When Pope Francis published Amoris Laetitia five months ago, I predicted that the discussion of the document and its implications for Catholic teaching on marriage and the family would be lively and sometimes acrimonious. So it has turned out. The debate took a fresh turn last week with the publication of theoretically private correspondence between the Pope and the bishops of his native Argentina concerning the interpretation of a central point.
Before looking at the contents of the leaked letters, it may be useful to refresh our memories about Amoris Laetitia and why it is controversial. Vatican documents rarely hold the public’s attention for long – though the number of impassioned pundits seems to have increased during the current papacy.

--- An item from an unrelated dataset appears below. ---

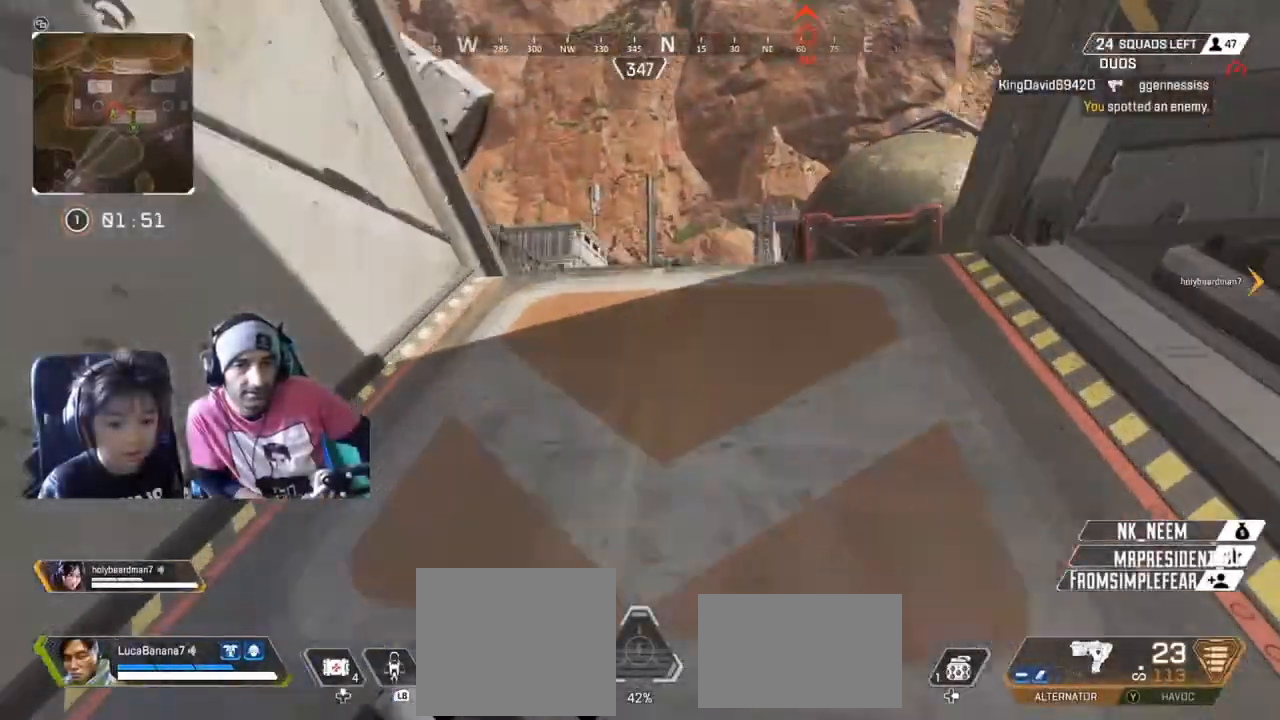
{"dt_ms": 500, "buttons": ["L2"], "left_stick": "down-right", "right_stick": "left", "events": [[42, "right_stick", "center"], [333, "right_stick", "left"], [375, "left_stick", "right"], [500, "L2", "down"], [500, "left_stick", "down-right"]]}
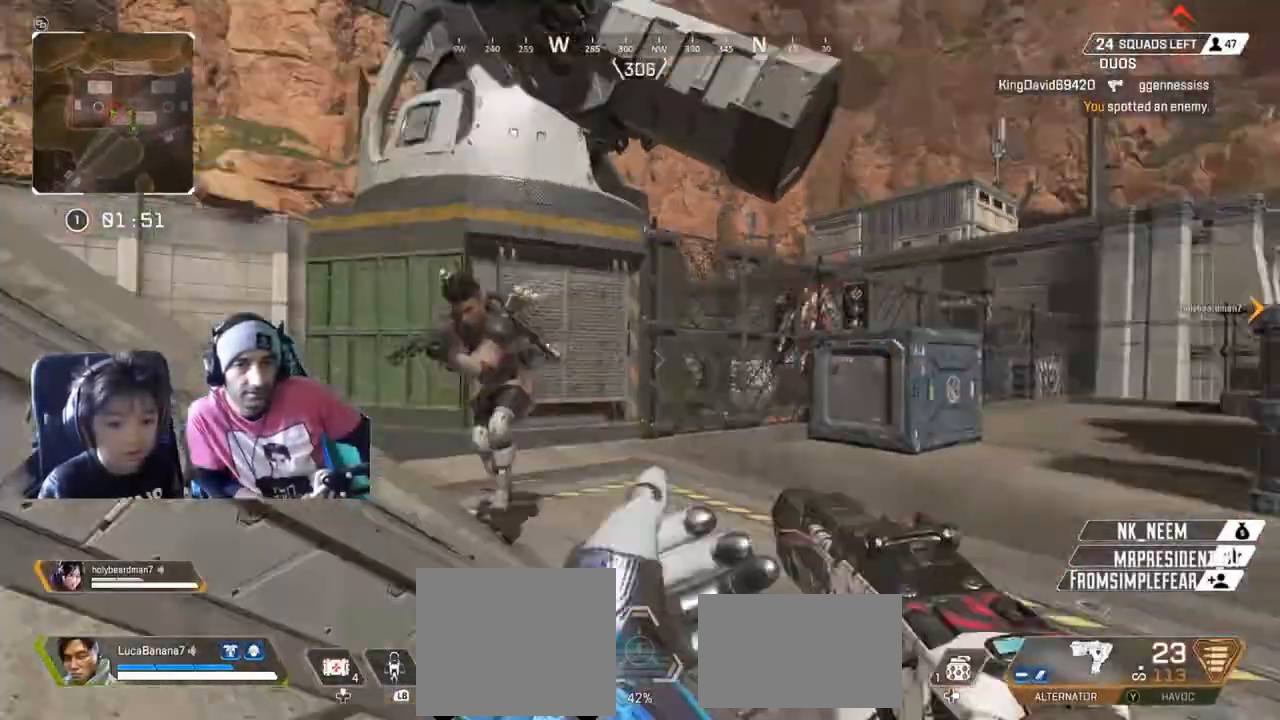
{"dt_ms": 500, "buttons": ["L2", "R2"], "left_stick": "down-right", "right_stick": "left", "events": [[125, "B", "down"], [125, "R2", "down"], [500, "B", "up"]]}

Early in his pontificate Pope Francis made clear that he wanted the Synod of Bishops – a worldwide body which since Vatican II has met periodically to discuss topical issues – to discuss the place of the family in the world today and its repercussions for the Church. As a sign of the importance of the issue, the debate would take place over two synods in successive years.
It is usual for each synod to be followed by the publication of a “post-synodal exhortation” where the Pope sums up the bishops’ findings and adds reflections of his own. Amoris Laetitia, the exhortation following these two synods, was the longest papal document in history, reflecting the complexity of the issues involved and the Church’s desire to shed light on the crisis confronting the modern family.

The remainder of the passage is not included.